The Senate Education Committee will be discussing Senate Bill 21 this week, a bill that seeks to change the requirements of the teachers involved in reading instruction under the Third Grade Guarantee. The legislation likely does not go far enough in providing schools the flexibility they need to roll in the required changes to reading instruction, but the introduction of legislation to modify the rules is a start.
Senate Bill 21 seeks to remove the requirement that students “…shall be assigned a teacher who has been actively engaged in the reading instruction of students for the previous three years…”
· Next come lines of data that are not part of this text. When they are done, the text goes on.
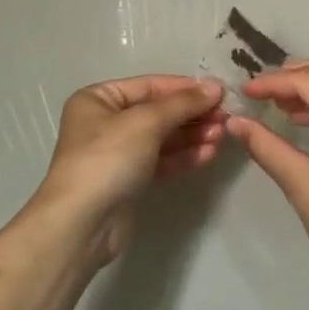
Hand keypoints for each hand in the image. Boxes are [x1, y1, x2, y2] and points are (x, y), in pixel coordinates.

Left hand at [32, 75, 226, 265]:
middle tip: (225, 118)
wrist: (83, 223)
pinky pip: (161, 160)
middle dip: (192, 114)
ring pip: (162, 137)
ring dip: (192, 135)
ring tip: (221, 136)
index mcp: (99, 99)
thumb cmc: (108, 159)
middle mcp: (106, 122)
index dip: (185, 88)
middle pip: (158, 112)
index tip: (220, 92)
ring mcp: (117, 153)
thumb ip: (182, 103)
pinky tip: (208, 154)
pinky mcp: (129, 180)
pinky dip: (184, 156)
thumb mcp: (146, 122)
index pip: (150, 86)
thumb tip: (215, 86)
This legislation does not alter the following requirements for K-3 reading teachers yet. A teacher must meet one of these requirements in order to be the teacher of identified students:
(a) The teacher holds a reading endorsement on the teacher’s license and has attained a passing score on the corresponding assessment for that endorsement.
(b) The teacher has completed a master’s degree program with a major in reading.
(c) The teacher has demonstrated evidence of a credential earned from a list of scientifically research-based reading instruction programs approved by the department.
(d) The teacher was rated “above value added,” which means most effective in reading, as determined by the department, for the last two school years.
The value of Senate Bill 21 may not be in this minor change, but in any amendments that various entities are lobbying for at this point, including universities who don’t have the capacity to train the number of teachers across the state who would need to enroll in classes to earn the reading endorsement or master’s degree. Senate Bill 21 opens the door for Education Committee Chair Senator Peggy Lehner to work to correct the flaws in the existing law.